Below, find each line holding "wrist" and state how many there are, using the number alone.

══ Records provided

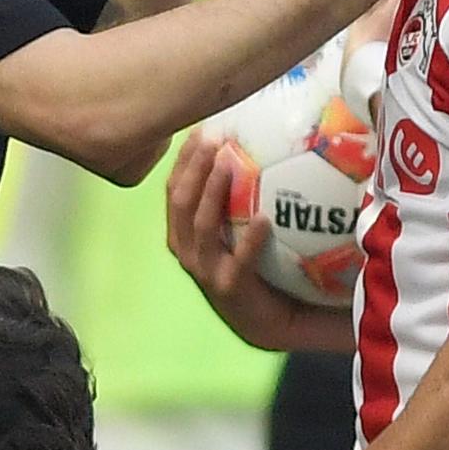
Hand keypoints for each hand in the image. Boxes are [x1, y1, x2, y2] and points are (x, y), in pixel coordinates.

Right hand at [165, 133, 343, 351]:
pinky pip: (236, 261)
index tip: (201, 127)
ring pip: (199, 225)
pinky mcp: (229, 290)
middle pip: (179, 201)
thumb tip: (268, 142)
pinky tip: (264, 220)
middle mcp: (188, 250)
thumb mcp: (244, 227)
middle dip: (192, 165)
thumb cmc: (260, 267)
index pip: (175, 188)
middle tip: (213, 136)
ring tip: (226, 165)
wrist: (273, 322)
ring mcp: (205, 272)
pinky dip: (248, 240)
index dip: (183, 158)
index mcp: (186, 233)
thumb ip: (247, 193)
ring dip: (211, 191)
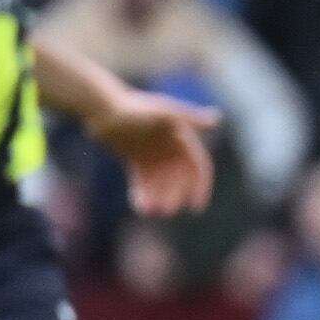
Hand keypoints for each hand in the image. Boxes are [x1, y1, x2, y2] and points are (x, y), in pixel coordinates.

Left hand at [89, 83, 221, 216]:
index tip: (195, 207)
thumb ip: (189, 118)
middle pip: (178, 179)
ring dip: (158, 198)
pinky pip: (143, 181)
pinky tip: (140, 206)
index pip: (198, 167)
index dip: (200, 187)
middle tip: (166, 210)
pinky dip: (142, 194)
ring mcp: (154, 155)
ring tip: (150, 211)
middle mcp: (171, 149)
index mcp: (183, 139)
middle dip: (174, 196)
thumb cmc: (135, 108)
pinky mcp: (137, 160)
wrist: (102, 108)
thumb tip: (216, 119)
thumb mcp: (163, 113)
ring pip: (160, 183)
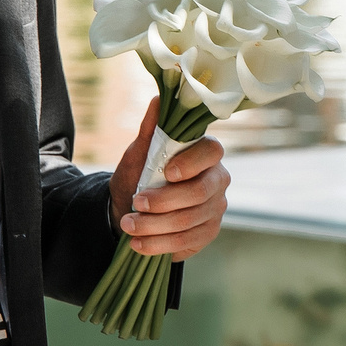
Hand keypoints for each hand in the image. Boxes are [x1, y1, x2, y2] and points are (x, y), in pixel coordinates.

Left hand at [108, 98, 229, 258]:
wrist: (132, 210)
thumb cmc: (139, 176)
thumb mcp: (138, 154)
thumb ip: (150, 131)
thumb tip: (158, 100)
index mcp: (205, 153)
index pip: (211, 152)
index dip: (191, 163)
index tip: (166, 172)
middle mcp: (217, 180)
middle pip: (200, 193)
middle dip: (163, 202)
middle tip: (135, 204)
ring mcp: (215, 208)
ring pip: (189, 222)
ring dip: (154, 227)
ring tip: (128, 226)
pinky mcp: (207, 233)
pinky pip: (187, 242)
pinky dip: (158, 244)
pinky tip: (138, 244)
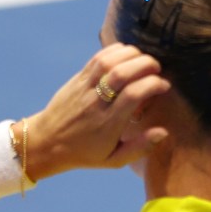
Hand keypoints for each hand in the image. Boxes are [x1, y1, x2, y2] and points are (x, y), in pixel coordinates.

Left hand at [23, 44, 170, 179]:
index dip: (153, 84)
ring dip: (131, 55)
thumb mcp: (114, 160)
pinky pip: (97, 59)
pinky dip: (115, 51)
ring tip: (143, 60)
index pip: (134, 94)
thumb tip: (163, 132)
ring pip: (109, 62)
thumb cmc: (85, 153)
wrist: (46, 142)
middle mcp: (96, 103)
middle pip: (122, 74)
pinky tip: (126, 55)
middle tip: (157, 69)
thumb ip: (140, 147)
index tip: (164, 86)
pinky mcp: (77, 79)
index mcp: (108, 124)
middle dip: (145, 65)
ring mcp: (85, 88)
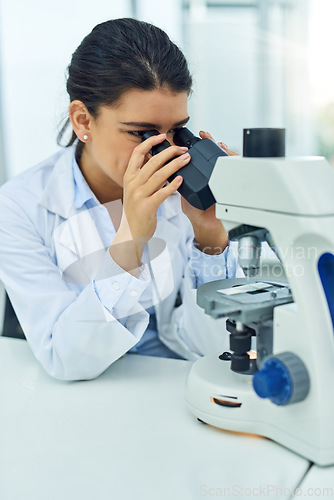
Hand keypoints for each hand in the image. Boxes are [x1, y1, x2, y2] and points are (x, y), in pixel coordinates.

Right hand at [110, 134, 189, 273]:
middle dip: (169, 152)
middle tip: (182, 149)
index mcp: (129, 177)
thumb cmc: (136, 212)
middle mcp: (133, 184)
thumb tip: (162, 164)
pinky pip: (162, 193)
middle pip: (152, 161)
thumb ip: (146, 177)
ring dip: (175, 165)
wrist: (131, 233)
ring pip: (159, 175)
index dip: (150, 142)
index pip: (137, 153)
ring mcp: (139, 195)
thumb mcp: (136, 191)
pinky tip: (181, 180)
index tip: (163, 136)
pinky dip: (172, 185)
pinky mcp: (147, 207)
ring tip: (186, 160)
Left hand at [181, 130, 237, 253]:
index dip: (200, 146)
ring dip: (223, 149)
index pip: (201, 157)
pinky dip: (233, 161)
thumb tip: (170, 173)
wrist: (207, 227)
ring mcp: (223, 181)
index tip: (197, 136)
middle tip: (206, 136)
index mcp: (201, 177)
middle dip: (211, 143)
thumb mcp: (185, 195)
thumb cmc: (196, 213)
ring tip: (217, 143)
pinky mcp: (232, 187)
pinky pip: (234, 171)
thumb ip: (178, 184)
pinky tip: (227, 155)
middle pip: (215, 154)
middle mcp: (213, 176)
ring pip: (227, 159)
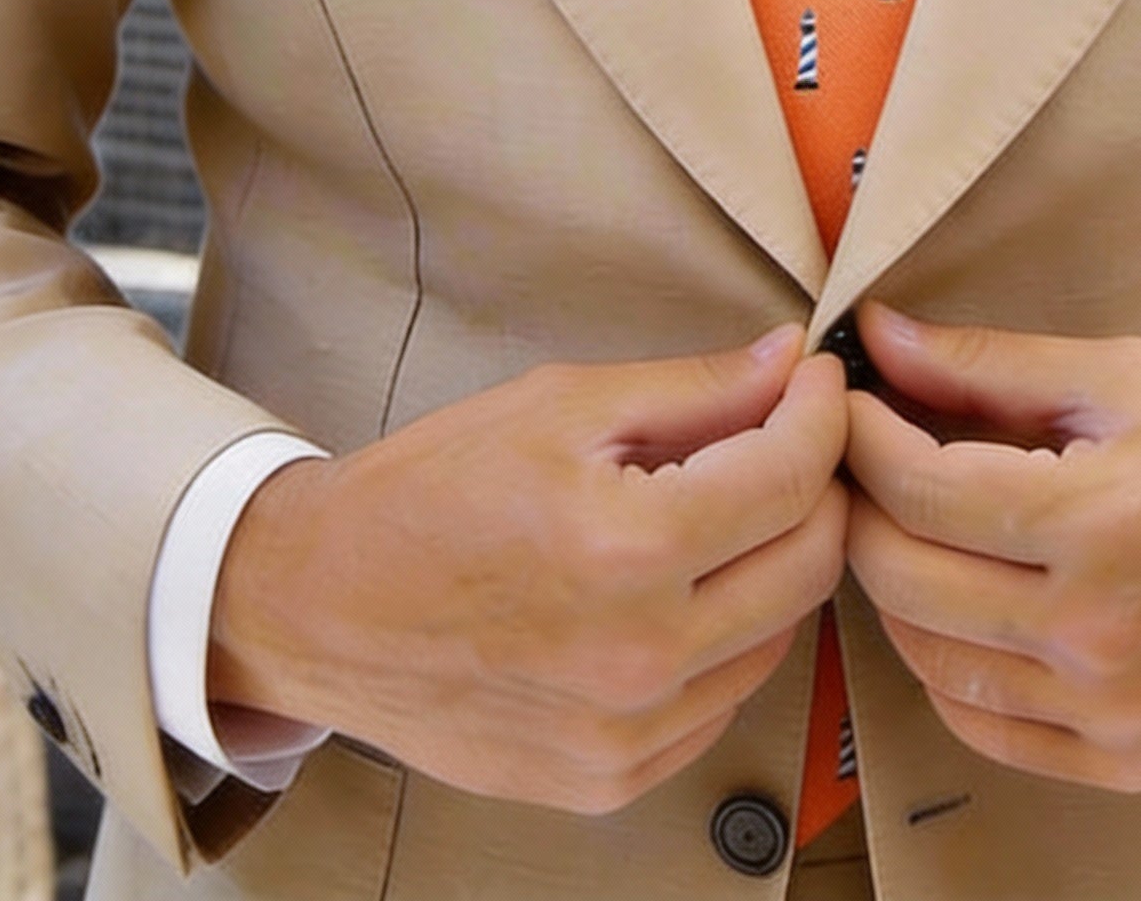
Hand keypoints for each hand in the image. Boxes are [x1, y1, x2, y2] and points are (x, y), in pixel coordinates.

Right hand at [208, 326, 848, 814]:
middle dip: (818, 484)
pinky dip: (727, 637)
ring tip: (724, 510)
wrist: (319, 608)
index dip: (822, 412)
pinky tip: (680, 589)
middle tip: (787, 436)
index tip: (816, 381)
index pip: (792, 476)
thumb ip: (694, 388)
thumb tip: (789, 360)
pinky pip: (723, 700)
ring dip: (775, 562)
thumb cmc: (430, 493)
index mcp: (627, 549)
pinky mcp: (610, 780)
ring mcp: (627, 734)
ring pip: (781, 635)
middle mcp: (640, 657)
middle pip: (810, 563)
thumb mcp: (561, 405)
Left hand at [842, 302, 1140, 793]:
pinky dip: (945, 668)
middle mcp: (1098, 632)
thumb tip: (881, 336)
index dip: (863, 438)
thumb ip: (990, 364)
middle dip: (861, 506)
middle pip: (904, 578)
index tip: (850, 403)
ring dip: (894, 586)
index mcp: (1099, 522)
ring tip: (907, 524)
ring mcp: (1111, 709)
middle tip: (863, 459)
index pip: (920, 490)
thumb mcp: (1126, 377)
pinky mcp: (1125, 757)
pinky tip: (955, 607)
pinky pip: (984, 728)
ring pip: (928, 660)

════

▶ [Exercise output]
7